Court Opinion

ID: 6988948
Source: CourtListenerOpinion
Date Created: 2022-07-24 03:21:26.003156+00
Date Added: 2024-06-11T16:09:33.118744
License: Public Domain

RALPH B. GUY, Jr., Circuit Judge,
dissenting.
Even under the de novo standard of review, I cannot agree that the amended complaints at issue in this case relate back to the date of the original pleadings under Rule 15(c)(2). The rationale behind this rule is to allow relation back when the defendant has been put on notice, through the pleadings or other sources, of the entire scope of the transaction or occurrence. See Barcume v. City of Flint, 819 F.Supp. 631, 636 (E.D.Mich.1993) (citing Charles Alan Wright, Arthur R. Miller & Mary Kay Kane, FEDERAL Practice And Procedure Civil 2d §§ 1496-97). The focus of the inquiry is not whether the claim or theory in the amended complaint is new, but rather whether it arose out of the same conduct, transaction, or occurrence. See Hageman v. Signal L.P. Gas, Inc., 486 F.2d 479, 484 (6th Cir.1973) (added theory for same occurrence may relate back).1 An amendment that states a claim based *253upon different facts will not relate back to the date of the original complaint. See Koon v. Lakeshore Contractors, 128 F.R.D. 650, 653 (W.D.Mich.1988), aff'd without opinion, 889 F.2d 1087 (6th Cir.1989) (amendment alleging negligence and unsafe working conditions under Jones Act did not relate back because it involved different injuries that occurred in different ways).
In this case, the original complaints alleged injuries from exposure to “asbestos” and “hazardous substances other than asbestos.” The complaints did not mention leukemia, benzene, or any toxin other than asbestos. Each of the IDF’s provided to the defendants shortly after the cases were filed identified the toxin either as “asbestos and tobacco smoke” or “asbestos,” but did not mention benzene. The majority’s conclusion that the amended complaints merely pled with more specificity the same claims, ignores the district court’s finding that the original complaints did not give adequate notice of the benzene claims. I agree with the district court that the amended complaints substantially altered the factual basis for the toxic tort claims by alleging that the decedents suffered from leukemia caused by exposure to dangerous concentrations of benzene in the air, potable water, and on exposed skin from working with or in close proximity to products containing benzene. There is no dispute that the mechanisms, times, circumstances of, and diseases caused by shipboard exposure to benzene differed significantly from those of shipboard exposure to asbestos. These are the operative facts that determine whether the amendments arose from the same conduct, transaction, or occurrence as the original complaints. For these reasons, I respectfully dissent.

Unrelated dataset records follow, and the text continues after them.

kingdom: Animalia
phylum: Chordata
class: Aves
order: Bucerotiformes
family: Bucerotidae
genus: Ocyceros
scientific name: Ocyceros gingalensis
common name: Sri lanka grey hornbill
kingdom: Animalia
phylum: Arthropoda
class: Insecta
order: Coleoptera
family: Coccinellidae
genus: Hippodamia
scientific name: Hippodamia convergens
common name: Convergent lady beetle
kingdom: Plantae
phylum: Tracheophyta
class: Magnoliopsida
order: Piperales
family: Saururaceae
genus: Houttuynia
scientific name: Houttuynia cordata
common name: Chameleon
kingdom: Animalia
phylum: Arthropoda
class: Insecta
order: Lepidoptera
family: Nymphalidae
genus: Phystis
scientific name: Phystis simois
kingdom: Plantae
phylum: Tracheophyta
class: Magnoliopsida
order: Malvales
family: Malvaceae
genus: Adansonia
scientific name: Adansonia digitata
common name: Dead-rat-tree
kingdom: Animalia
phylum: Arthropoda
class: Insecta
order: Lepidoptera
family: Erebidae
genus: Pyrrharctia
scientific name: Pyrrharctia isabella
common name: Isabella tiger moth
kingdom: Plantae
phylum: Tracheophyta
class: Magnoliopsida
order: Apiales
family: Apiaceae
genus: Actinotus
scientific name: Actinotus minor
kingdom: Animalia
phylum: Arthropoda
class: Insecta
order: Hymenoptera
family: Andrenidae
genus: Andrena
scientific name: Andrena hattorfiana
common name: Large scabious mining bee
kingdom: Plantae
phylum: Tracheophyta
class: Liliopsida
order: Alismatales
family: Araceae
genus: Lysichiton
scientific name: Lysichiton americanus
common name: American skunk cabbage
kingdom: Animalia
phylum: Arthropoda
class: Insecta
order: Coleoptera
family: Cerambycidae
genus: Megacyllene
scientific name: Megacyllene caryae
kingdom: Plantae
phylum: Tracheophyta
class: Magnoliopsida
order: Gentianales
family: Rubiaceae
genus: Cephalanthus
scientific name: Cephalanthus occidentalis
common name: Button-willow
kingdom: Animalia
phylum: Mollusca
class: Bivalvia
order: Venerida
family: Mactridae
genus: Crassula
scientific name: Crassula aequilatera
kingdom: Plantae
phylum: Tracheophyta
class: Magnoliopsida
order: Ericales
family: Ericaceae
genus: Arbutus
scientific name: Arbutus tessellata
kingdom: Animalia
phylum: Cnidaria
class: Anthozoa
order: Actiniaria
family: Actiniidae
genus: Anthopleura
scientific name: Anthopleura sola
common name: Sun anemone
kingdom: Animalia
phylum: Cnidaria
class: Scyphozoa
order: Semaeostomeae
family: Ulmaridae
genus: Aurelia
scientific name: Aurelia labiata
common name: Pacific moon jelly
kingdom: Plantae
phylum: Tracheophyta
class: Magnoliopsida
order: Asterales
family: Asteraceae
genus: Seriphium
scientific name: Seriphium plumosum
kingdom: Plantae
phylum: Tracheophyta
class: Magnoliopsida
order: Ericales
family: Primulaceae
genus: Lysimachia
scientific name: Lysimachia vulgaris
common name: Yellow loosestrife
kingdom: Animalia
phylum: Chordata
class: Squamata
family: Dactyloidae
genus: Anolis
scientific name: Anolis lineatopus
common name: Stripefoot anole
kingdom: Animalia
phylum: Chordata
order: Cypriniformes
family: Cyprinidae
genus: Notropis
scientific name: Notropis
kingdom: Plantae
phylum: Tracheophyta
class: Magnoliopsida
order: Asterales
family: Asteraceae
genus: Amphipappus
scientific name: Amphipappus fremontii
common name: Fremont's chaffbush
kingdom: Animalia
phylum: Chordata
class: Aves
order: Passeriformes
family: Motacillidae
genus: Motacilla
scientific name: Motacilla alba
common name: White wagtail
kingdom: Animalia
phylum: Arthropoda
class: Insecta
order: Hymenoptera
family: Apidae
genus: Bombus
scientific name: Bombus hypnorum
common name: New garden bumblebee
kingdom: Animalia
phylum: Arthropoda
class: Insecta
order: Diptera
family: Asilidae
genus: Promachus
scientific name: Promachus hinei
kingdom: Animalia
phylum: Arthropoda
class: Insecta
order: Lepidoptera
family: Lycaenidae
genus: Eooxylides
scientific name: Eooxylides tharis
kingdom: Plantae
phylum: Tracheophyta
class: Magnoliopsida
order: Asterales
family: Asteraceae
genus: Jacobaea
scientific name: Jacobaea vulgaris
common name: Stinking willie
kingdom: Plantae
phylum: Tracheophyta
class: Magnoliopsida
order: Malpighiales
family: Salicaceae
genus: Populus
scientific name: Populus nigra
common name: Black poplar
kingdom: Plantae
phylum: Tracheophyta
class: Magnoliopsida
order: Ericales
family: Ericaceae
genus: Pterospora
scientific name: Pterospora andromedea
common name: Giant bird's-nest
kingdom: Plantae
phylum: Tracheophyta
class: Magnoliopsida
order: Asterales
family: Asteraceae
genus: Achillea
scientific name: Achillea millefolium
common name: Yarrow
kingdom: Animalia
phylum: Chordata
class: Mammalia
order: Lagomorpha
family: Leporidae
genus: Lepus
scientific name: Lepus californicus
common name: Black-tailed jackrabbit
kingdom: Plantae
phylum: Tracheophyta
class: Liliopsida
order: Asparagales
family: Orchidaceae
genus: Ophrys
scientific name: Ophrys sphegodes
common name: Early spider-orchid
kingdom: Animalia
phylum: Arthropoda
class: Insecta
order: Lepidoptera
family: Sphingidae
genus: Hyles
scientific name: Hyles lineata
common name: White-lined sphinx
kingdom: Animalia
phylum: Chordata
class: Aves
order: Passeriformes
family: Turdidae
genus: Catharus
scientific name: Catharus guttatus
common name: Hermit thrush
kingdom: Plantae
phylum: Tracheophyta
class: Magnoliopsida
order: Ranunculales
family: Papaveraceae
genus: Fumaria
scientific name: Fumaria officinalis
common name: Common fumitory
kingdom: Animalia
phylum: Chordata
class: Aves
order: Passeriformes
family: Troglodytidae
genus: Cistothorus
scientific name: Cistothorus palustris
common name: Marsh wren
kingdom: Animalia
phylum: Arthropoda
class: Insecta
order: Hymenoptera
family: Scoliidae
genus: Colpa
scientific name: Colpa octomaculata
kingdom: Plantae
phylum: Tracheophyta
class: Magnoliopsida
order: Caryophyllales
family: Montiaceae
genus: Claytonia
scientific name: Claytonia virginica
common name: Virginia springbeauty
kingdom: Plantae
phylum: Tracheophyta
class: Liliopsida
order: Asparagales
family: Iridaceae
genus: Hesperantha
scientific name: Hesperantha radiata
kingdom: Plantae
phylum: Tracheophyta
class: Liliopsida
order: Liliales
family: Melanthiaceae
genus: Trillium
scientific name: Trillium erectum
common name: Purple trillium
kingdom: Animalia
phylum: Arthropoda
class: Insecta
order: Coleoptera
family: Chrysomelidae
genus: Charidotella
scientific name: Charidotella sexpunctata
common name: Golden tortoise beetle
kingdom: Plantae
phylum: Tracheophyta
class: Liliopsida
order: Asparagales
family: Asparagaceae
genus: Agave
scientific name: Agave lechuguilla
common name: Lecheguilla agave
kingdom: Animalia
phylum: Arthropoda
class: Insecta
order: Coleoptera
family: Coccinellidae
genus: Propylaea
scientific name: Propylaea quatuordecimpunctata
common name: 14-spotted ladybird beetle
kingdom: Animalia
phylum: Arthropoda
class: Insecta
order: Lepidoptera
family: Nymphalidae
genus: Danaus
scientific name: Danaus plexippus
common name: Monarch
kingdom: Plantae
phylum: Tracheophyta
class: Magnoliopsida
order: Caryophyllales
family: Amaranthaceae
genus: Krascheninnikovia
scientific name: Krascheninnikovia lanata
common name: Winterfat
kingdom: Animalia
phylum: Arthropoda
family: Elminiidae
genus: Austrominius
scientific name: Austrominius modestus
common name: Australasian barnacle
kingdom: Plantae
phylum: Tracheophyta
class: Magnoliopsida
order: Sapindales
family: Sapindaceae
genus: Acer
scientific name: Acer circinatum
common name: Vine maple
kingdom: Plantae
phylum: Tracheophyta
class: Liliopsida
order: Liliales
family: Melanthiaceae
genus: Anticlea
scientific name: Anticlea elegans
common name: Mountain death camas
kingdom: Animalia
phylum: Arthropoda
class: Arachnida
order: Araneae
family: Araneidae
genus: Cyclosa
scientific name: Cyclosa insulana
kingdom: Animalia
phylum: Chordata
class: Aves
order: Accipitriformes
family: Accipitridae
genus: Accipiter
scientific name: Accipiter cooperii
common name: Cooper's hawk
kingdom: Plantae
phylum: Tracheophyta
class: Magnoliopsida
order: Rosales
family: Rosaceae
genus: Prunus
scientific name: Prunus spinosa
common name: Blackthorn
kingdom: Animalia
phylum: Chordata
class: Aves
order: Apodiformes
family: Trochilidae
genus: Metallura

. For example, in Tiller v. Atlantic Coast Line R. Co., 323 U.S. 574, 65 S.Ct. 421, 89 L.Ed. 465 (1945), the amendment added a new claim arising out of a single accident that led to the death of a railroad employee. In Brown v. Shaner, 172 F.3d 927, 932-33 (6th *253Cir.), cert. denied, 528 U.S. 966, 120 S.Ct. 403, 145 L.Ed.2d 315 (1999), the amended complaint alleged the same claims under 42 U.S.C. § 1983, but added the allegations that the defendants were being sued in their individual capacities. Not surprisingly, the court in Brown found that the amendment related back to the filing of the original complaint.